Well, yes. When you play a role like that, you need to find balance in your life. I was fortunate, because I had fallen in love. I had something to go to. It literally saved my life. I don't know what would've happened to me if I hadn't fallen in love at that time. Was it coincidence? I don't know. Maybe it was, maybe it wasn't. Maybe I thought, It's a good time to fall in love, you know? Isn't it odd?

[Not wanting to snoop, I change the subject.] Talking about coincidence and love, let's just got to the chase. What about hate and violence, and the fact that it's no coincidence that so many gangster movies came out this season: GoodFellas, State of Grace, King of New York, Miller's Crossing, and, obviusly, the latest part of the godfather of them all, The Godfather Part III?

I think there have always been gangster pictures. Bertolt Brecht took a lot of his inspiration from the early gangster movies. The original Scarface was a '30s gangstger picture. That's why I did it, because I saw that picture.

But wait a minute. There's a level of violence in films these days that scares the shit out of me. There's a line in Godfather II that I'd like to quote: "If history has taught us anything, it says you can kill anybody." And that approach to life is what marks our atmosphere. By the end of King of New York, everybody dies a violent death. I mean, why is everyone so fascinated with gangsters?

Why ask me? [Chuckles]

You're The Godfathers' Michael Corleone, no? You're Scarface's Tony Montana.

There's something fablelike about Tony Montana. He's just like Icarus flying close to the sun, just going a little closer and closer, knowing as soon as he gets close enough those wings are going to get burned--he's gonna soar right down.

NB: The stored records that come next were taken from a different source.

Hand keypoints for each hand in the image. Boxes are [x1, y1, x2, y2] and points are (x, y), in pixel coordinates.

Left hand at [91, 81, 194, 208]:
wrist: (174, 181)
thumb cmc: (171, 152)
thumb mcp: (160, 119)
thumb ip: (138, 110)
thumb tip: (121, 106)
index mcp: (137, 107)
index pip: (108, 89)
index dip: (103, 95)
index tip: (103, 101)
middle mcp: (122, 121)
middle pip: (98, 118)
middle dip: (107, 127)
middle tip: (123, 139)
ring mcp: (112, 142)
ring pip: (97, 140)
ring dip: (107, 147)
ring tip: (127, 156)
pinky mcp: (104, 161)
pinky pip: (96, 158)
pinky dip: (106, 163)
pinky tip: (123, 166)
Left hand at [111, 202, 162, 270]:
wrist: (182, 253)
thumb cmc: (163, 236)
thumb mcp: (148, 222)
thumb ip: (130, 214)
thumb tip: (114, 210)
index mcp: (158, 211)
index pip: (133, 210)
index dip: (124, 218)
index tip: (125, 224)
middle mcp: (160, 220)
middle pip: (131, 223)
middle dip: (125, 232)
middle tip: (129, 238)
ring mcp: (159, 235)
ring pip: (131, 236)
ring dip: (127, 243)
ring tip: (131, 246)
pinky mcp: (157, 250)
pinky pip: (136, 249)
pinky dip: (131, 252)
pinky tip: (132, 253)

That's what attracted me to that character. The whole idea of how he flirts with the sun. When were people ever not fascinated by the gangster world, that underworld, that world that's illicit? It's always fascinating to see how and why people go to the wrong side. The idea of somebody who's flirting with the big D, you know. It just fascinates people. If fascinated me to do it. What's becoming more and more fascinating is people who abide by the law. That's becoming more infrequent, and therefore maybe that'll become trendy. Maybe they'll start making movies about people who really obey the law.

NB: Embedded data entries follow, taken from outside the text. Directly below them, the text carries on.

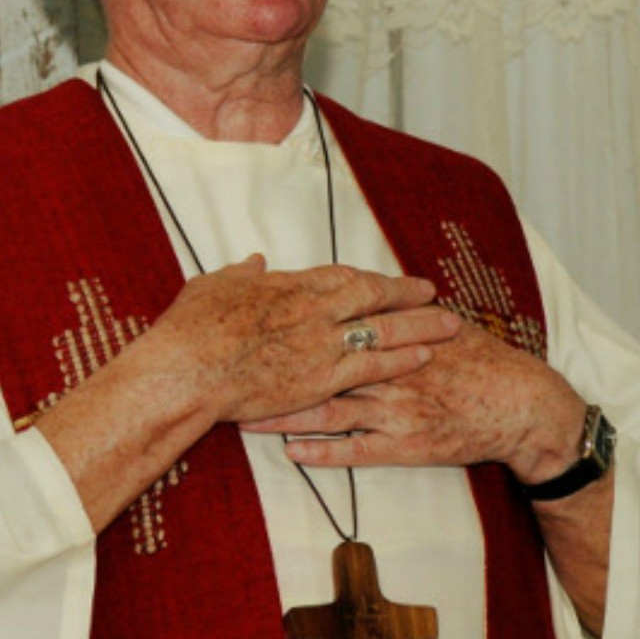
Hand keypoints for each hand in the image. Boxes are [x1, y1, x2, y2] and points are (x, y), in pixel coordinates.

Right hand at [128, 255, 463, 424]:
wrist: (189, 368)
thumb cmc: (193, 330)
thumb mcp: (214, 287)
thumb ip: (241, 274)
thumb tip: (255, 261)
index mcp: (288, 286)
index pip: (340, 276)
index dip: (367, 278)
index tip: (385, 279)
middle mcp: (313, 309)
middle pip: (372, 295)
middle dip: (405, 293)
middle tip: (431, 292)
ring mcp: (321, 343)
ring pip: (383, 329)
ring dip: (419, 325)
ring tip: (449, 324)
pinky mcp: (323, 377)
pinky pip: (373, 365)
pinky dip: (401, 359)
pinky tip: (424, 357)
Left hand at [242, 319, 586, 482]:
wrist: (521, 405)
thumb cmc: (482, 362)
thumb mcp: (444, 325)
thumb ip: (405, 311)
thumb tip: (370, 288)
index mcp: (396, 338)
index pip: (335, 327)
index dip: (291, 328)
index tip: (254, 328)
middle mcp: (391, 371)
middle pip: (320, 370)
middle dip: (275, 373)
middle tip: (233, 374)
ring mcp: (397, 410)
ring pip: (331, 411)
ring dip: (287, 414)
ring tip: (246, 417)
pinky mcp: (408, 446)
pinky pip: (358, 452)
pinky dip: (324, 451)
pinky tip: (294, 452)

And why did you start wanting to be in movies?

It started for me when I was very young. I mean, really young. I wasn't let out much. I was kept in. And while I was home I found myself repeating the roles from the movies I saw with my mother. Sometimes she'd take me to the movies when she came home from work. That was our date. So I was sort of weaned on '40s films. The next day, left home alone in the house with my grandmother, seemed endless, playing alone. Pretty soon I started playing the parts of the movie I'd seen the night before. That's how it started. Also, I had two deaf aunts, whom I spent almost a year with at a very young age. That probably is where some of the stuff started--in order to communicate, you know? These are the seeds, but it wans't until I got older that I understood acting was something I really would do.